WHAT YOU NEED TO DO -> Retype only the lines below from the one with "List each element's" to the one with "Document page, 1241x1754 pixels.", inclusive, skipping every image.

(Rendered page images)

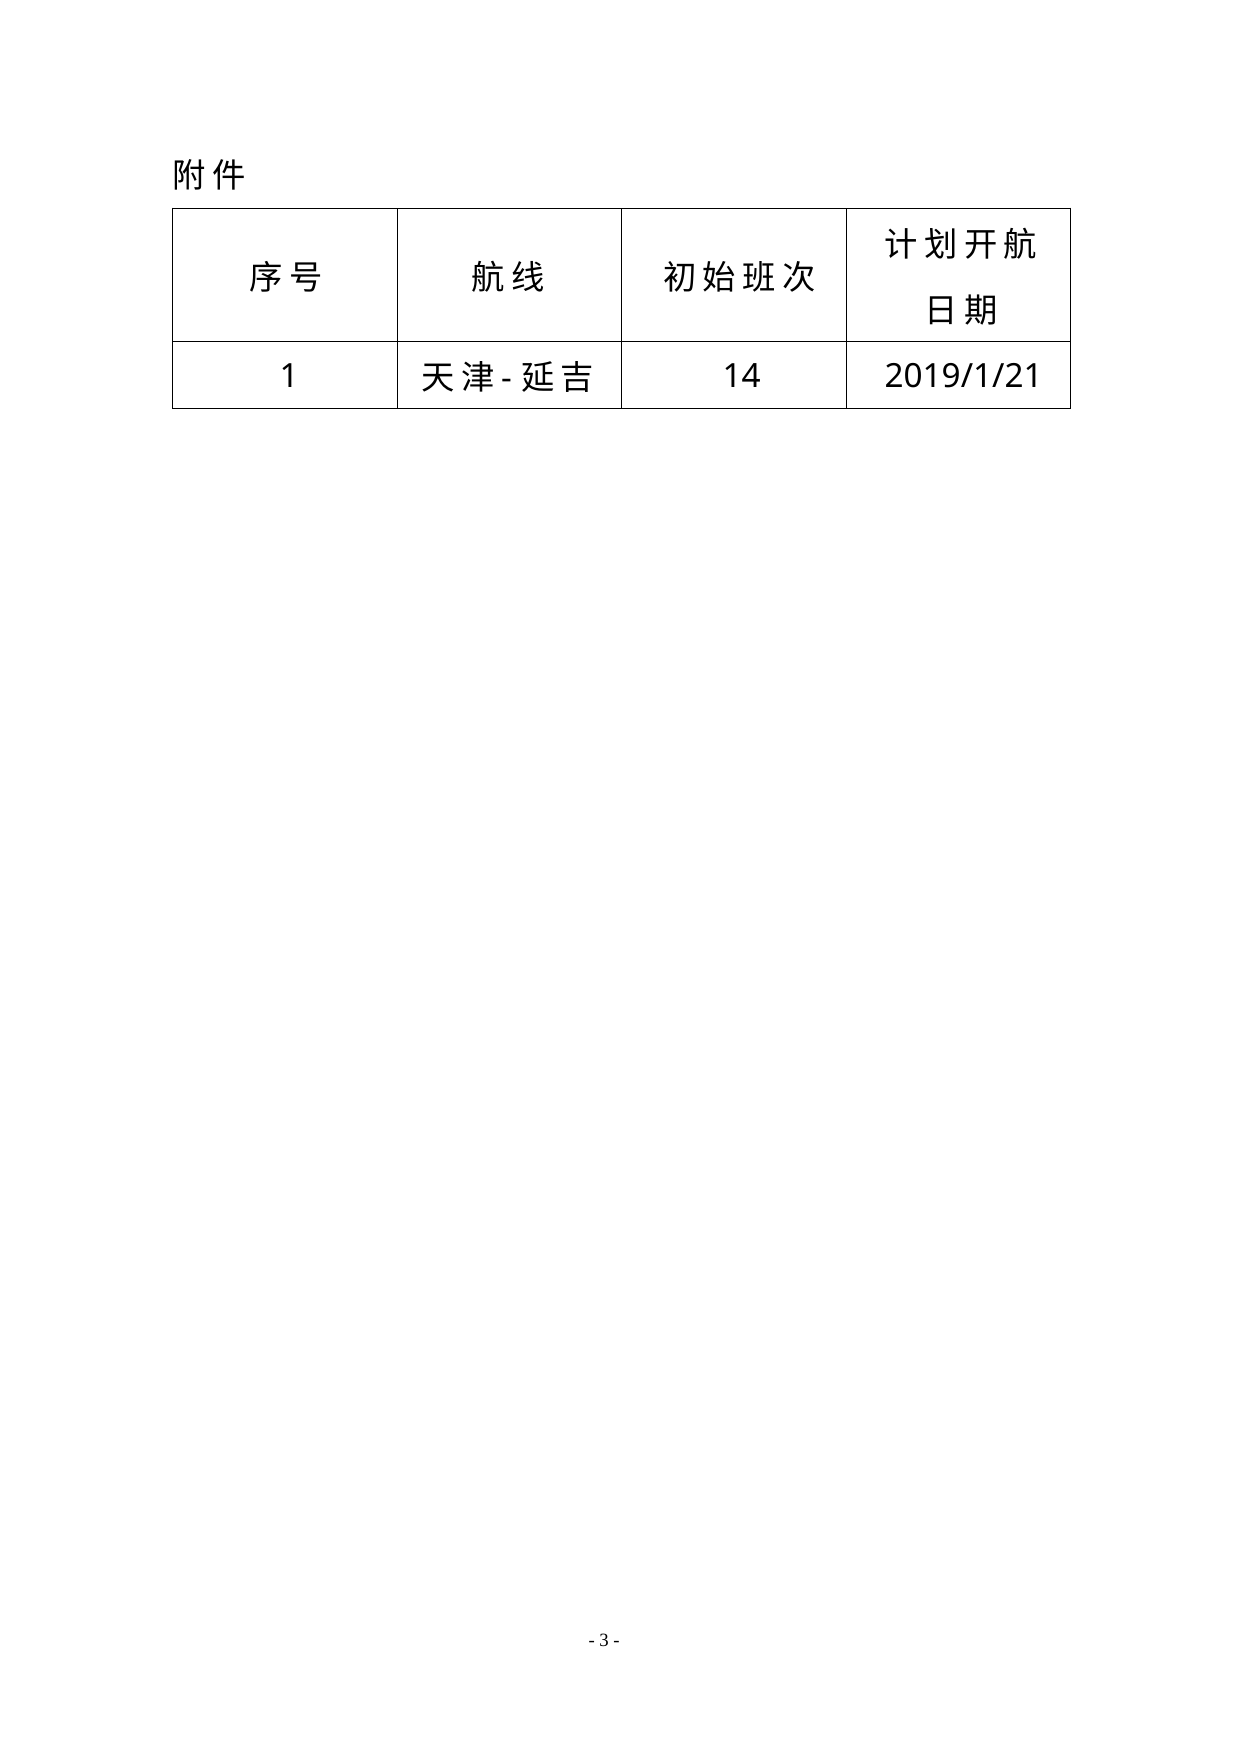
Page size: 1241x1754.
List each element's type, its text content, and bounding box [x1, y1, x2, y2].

table_cell 14 [622, 342, 846, 408]
table_header 计划开航日期 [847, 209, 1070, 341]
table_cell 2019/1/21 [847, 342, 1070, 408]
table_header 初始班次 [622, 209, 846, 341]
text 附件 [172, 139, 1068, 206]
table_cell 1 [173, 342, 397, 408]
table_cell 天津-延吉 [398, 342, 621, 408]
table_header 航线 [398, 209, 621, 341]
table_header 序号 [173, 209, 397, 341]
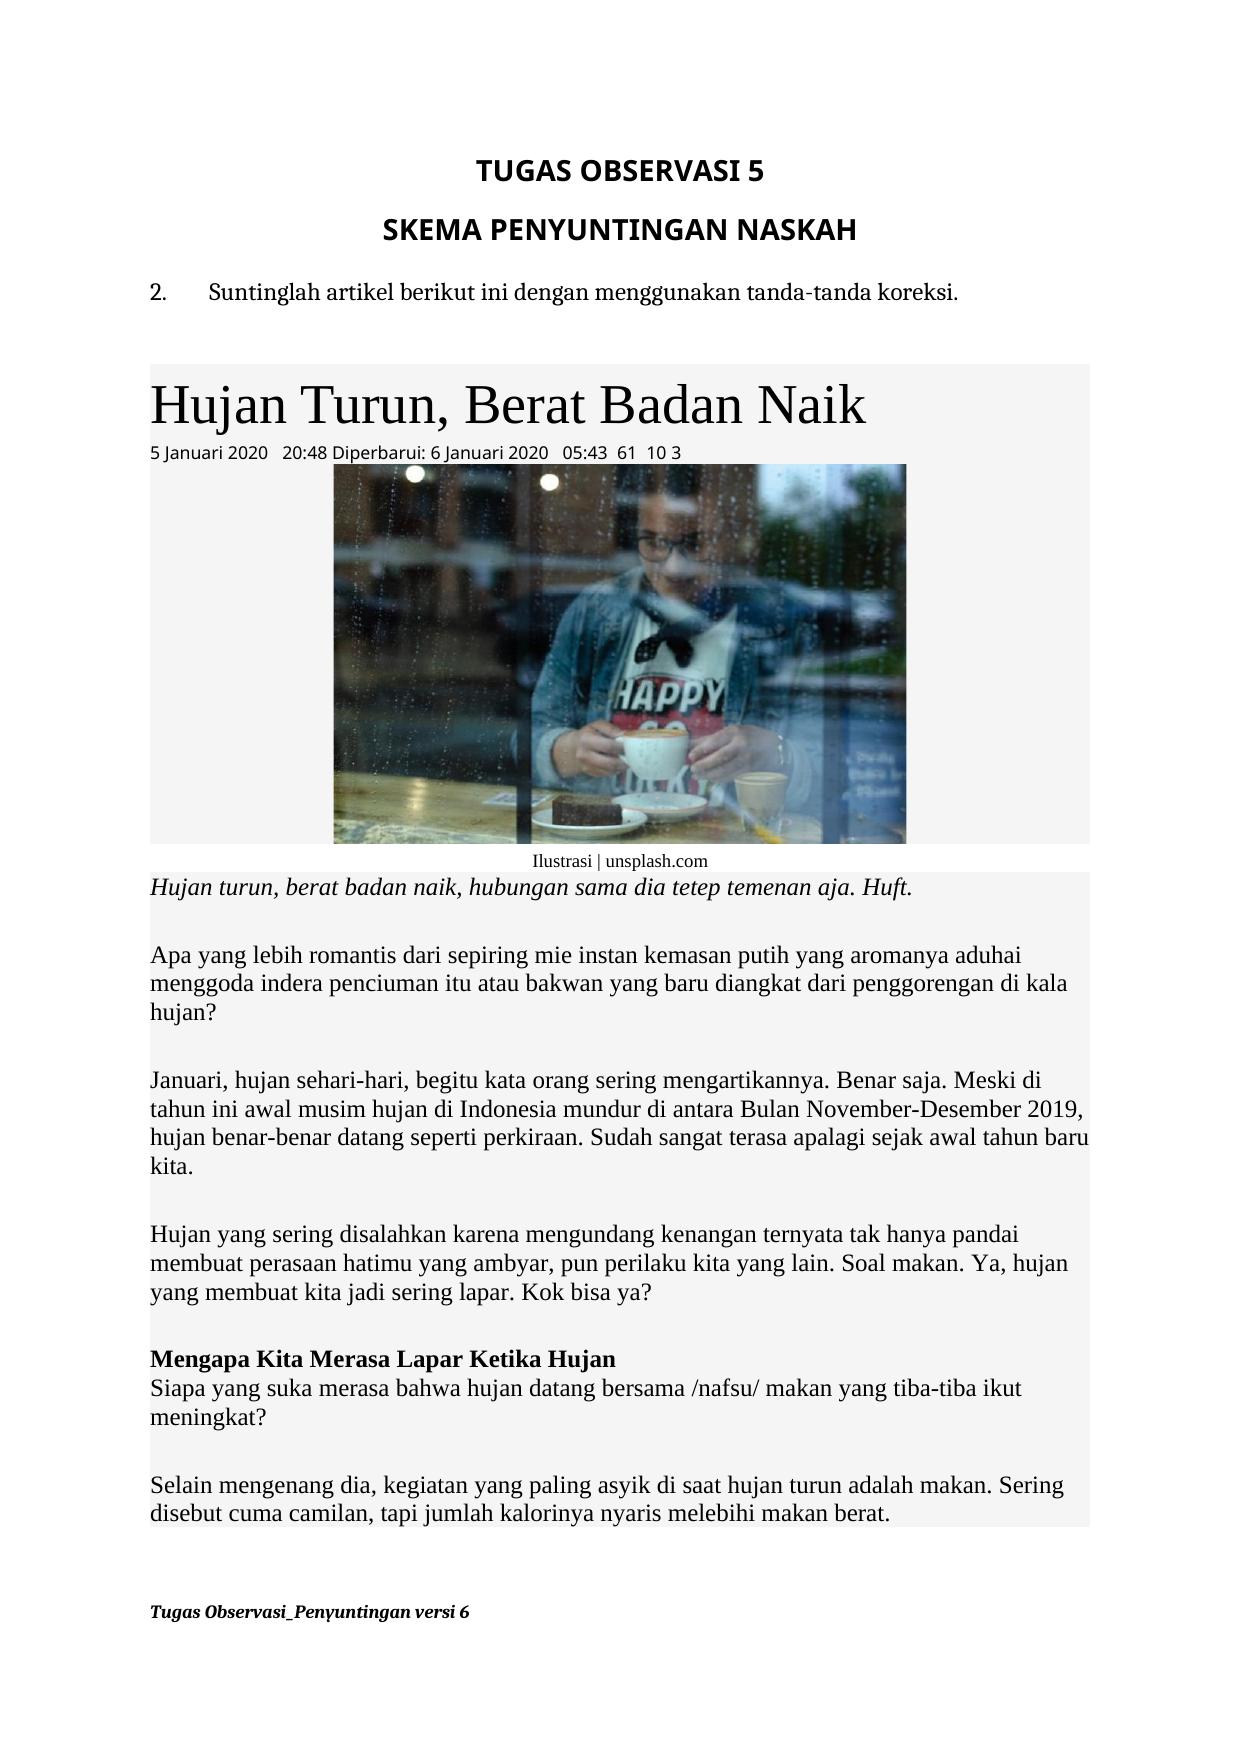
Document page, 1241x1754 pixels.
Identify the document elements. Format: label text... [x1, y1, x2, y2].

text Hujan turun, berat badan naik, hubungan sama dia tetep temenan aja. Huft. [150, 872, 1090, 901]
text Ilustrasi | unsplash.com [150, 844, 1090, 872]
picture [333, 464, 907, 844]
text Mengapa Kita Merasa Lapar Ketika Hujan Siapa yang suka merasa bahwa hujan datang bersama /nafsu/ makan yang tiba-tiba ikut meningkat? [150, 1344, 1090, 1431]
text Hujan yang sering disalahkan karena mengundang kenangan ternyata tak hanya pandai membuat perasaan hatimu yang ambyar, pun perilaku kita yang lain. Soal makan. Ya, hujan yang membuat kita jadi sering lapar. Kok bisa ya? [150, 1219, 1090, 1305]
text Apa yang lebih romantis dari sepiring mie instan kemasan putih yang aromanya aduhai menggoda indera penciuman itu atau bakwan yang baru diangkat dari penggorengan di kala hujan? [150, 940, 1090, 1026]
text Hujan Turun, Berat Badan Naik [150, 364, 1090, 436]
text 5 Januari 2020 20:48 Diperbarui: 6 Januari 2020 05:43 61 10 3 [150, 436, 1090, 464]
text Januari, hujan sehari-hari, begitu kata orang sering mengartikannya. Benar saja. Meski di tahun ini awal musim hujan di Indonesia mundur di antara Bulan November-Desember 2019, hujan benar-benar datang seperti perkiraan. Sudah sangat terasa apalagi sejak awal tahun baru kita. [150, 1065, 1090, 1180]
list Suntinglah artikel berikut ini dengan menggunakan tanda-tanda koreksi. [150, 278, 1090, 307]
text TUGAS OBSERVASI 5 [150, 150, 1090, 190]
text SKEMA PENYUNTINGAN NASKAH [150, 209, 1090, 249]
text Selain mengenang dia, kegiatan yang paling asyik di saat hujan turun adalah makan. Sering disebut cuma camilan, tapi jumlah kalorinya nyaris melebihi makan berat. [150, 1470, 1090, 1527]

ANSWER SECTION ->
List each element's type, its text content, and bounding box [x1, y1, x2, y2].

table_cell 14 [622, 342, 846, 408]
table_header 计划开航日期 [847, 209, 1070, 341]
table_cell 2019/1/21 [847, 342, 1070, 408]
table_header 初始班次 [622, 209, 846, 341]
text 附件 [172, 139, 1068, 206]
table_cell 1 [173, 342, 397, 408]
table_cell 天津-延吉 [398, 342, 621, 408]
table_header 航线 [398, 209, 621, 341]
table_header 序号 [173, 209, 397, 341]
Document page, 1241x1754 pixels.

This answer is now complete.